Physical characteristics
- • location: China
- • location: Ayeyarwady River
- • coordinates: 24°17′35″N 97°13′12″E﻿ / ﻿24.29306°N 97.22000°E
- • elevation: 103 m (338 ft)
- Length: 117 km (73 mi)
- Basin size: 7,053.2 km^{2} (2,723.3 sq mi)
- • location: Near mouth
- • average: 373.7 m^{3}/s (13,200 cu ft/s)

= Taping River =

The Taping River (太平江 (Tàipíng Jiāng)), known as Ta Hkaw Hka in Kachin and Daying River (大盈江 (Dàyíng Jiāng, Ta-ying Chiang)) in Chinese, is a river in Yunnan province, China and northern Myanmar (Burma). It is the first tributary of the country's chief river, the Irrawaddy, and the watersheds between it and the N'mai Hka river to the northwest and the rivers Shweli and Salween to the southeast form part of the boundary between China and Myanmar. Its source lies in Yingjiang County of Yunnan, and it enters the Irrawaddy near Bhamo, Kachin State.

==History==
In 1277 King Narathihapate of Bagan had an ambassador from Kublai Khan executed and then invaded the state of Kanngai along the Taping river, 70 miles north of Bhamo, for submitting to the Mongols. The Chinese defeated the Burmese in the Battle of Ngasaunggyan, a vivid account of which was reported back to Europe later by Marco Polo. The Chinese army advanced to Kaungsin but turned back because of excessive heat. They returned however in 1283, destroying Kaungsin and advancing into the Irrawaddy valley culminating in the fall of Bagan.

Trade with China had taken place along the Taping river for centuries through Kaungsin until Bhamo became more important from the 15th century onwards.

During the Second World War the Allies built the Ledo Road from India to China across northern Burma, and before Christmas 1944, completed 354 miles to reach Myothit on the Taping river in order to link up with the old Burma Road at Bhamo.
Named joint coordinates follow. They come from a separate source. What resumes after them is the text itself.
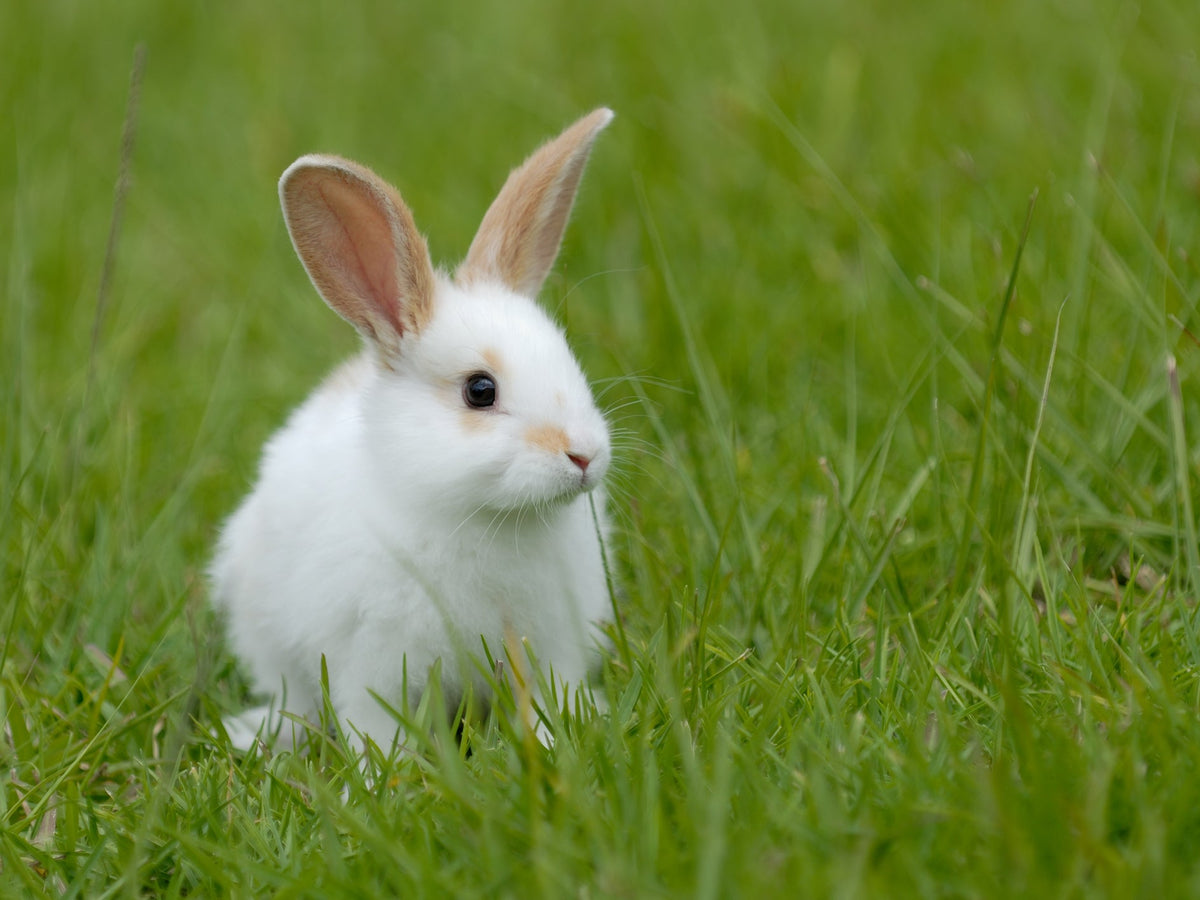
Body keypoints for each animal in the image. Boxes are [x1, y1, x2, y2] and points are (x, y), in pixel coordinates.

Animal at [210, 108, 617, 754]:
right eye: (480, 391)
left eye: (568, 359)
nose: (584, 456)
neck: (484, 517)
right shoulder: (373, 659)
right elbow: (375, 725)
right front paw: (384, 772)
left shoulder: (552, 643)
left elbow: (548, 698)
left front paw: (559, 742)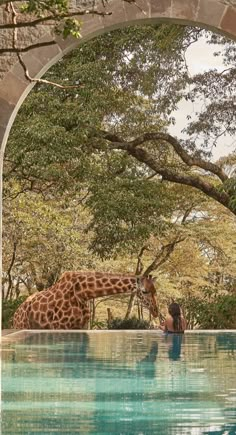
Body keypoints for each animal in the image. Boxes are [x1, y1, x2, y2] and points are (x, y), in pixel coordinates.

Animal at [12, 270, 158, 328]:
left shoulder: (82, 325)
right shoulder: (60, 326)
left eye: (155, 291)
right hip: (22, 325)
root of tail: (15, 314)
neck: (83, 293)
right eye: (144, 291)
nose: (156, 312)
American GIs in the road gang had pleasant recollections of their time along the river trading with locals for souvenirs and hunting in the jungle. Pontoon bridges were built by engineers across 10 major rivers including the Taping.

Earlier in the war, the Chinese 38th Division led by General Sun Li-Jen under the Northern Combat Area Command (NCAC) had fought the Japanese 56th Division along the Taping in a successful attempt at capturing Myothit in late October and subsequently driving the enemy out of their main defense positions in Bhamo, thus spearheading the drive in the construction of the Ledo Road.

==Flora and fauna==
A rhinoceros was shot in 1946 after it had crossed the Irrawaddy and then the Taping river.

The Americans hunted sambar (deer), pheasants, and bear during the war, and a tame pet otter was traded for 2 boxes of matches.

The Irrawaddy dolphin has been known to enter the upper tributaries of the Irrawaddy including the Taping especially when the rivers are flooded. They were observed in the 19th century up to 30 km above Bhamo called "Dolphin Point". More recent surveys in 2002-2004 reported sightings in the deep pool area at the confluence of the Taping and the Irrawaddy, and up to 36 km upstream to Sinkan at the upstream end of the second defile of the Irrawaddy. Dam building upstream along the Taping is causing concerns as the reduced flow during the dry season could lead to loss of habitat and decline in their numbers.

==Development==
Hydropower projects are under way in the region along the Taping, and 3 dams are being built - one on the Chinese side of the border, and 2 in Burma jointly by China Datang Corporation (CDT) and the Burmese military government namely Taping 1, 33 miles from Bhamo (240 MW), and Taping 2, 26 miles from Bhamo (168 MW).